# Recommend a setup for N/A SR20VE



## jonz (Mar 2, 2016)

the group just done mounting sr20VE to B13 chassis (SS Chassis with 4Wheel discbreak and ABS)
joined as fresh entry for lower class since engine remains stock (just replaced sparkplug, oil, belts)
best time in quarter mile is 14.6secs (portatree timer)
Tire/front 185 60 r14 advan semi slick tires
tire/rear 185 60 r14 ordinary tire (scrap tire d )
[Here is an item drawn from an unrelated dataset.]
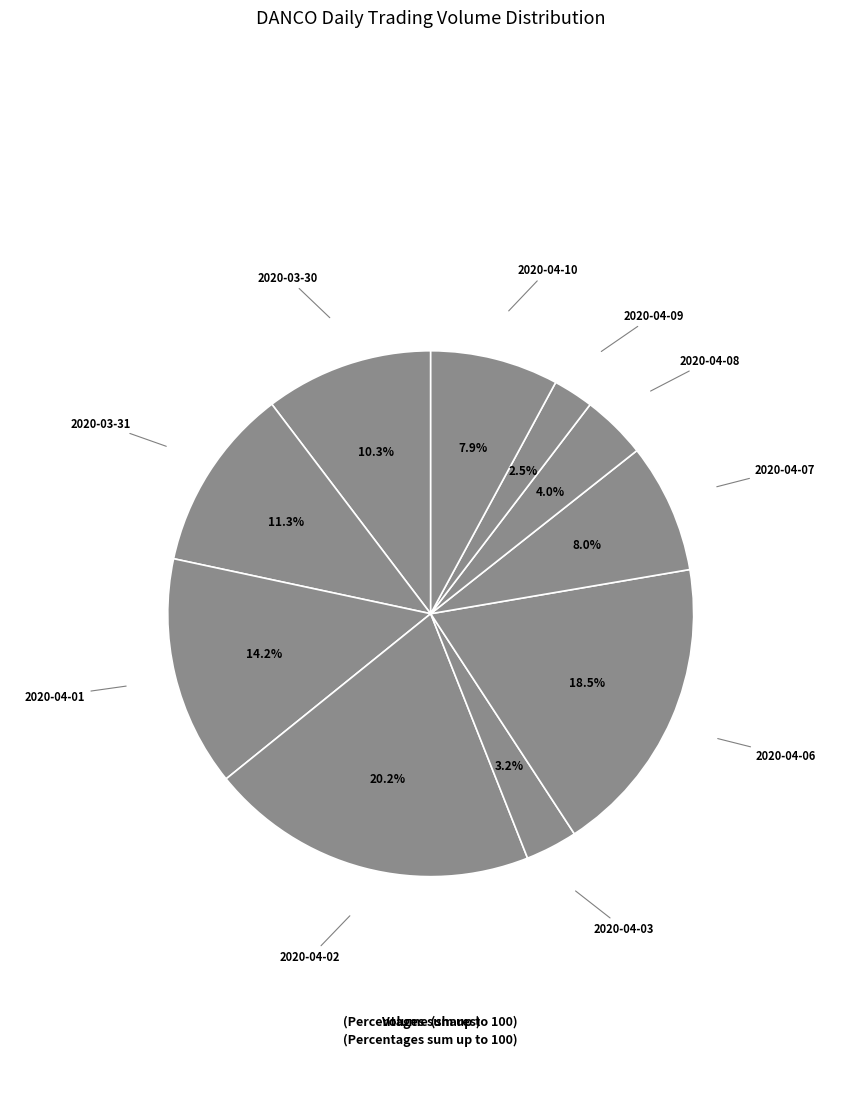

Does any single category account for the majority?

No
we are planning to build fast NA set up, any recommendation??????? 
ECU?
cam gears?
camshaft?
tranny?
other engine internal upgrades?
clutch?


----------



## jonz (Mar 2, 2016)

bolted

a pics right after bolting VE to B13 chassis, its running now, all stock except performance clutch
next move is to improve its performance, 2 weeks from now we'll install
4-1 headers, walbro pump and maybe E-manage ECU

a pic from 1st race, purely underdog


been reading articles online regarding SR20VE but we need info from first hand builders for us to further improve its performance
I dont know if these parts will do much, appreciate a word from you guys 

so we are looking into getting
6 speed LSD tranny??
N1 or 20V cams + camgears??
port/polished intake/exhaust??

we want to build 12 low NA SR20VE or better an 11 low or 10 low in a 1/4 mile run


----------



## Carter_member (Nov 16, 2016)

I think will these will improve the performance surely, but it is hard to tell which is better.


----------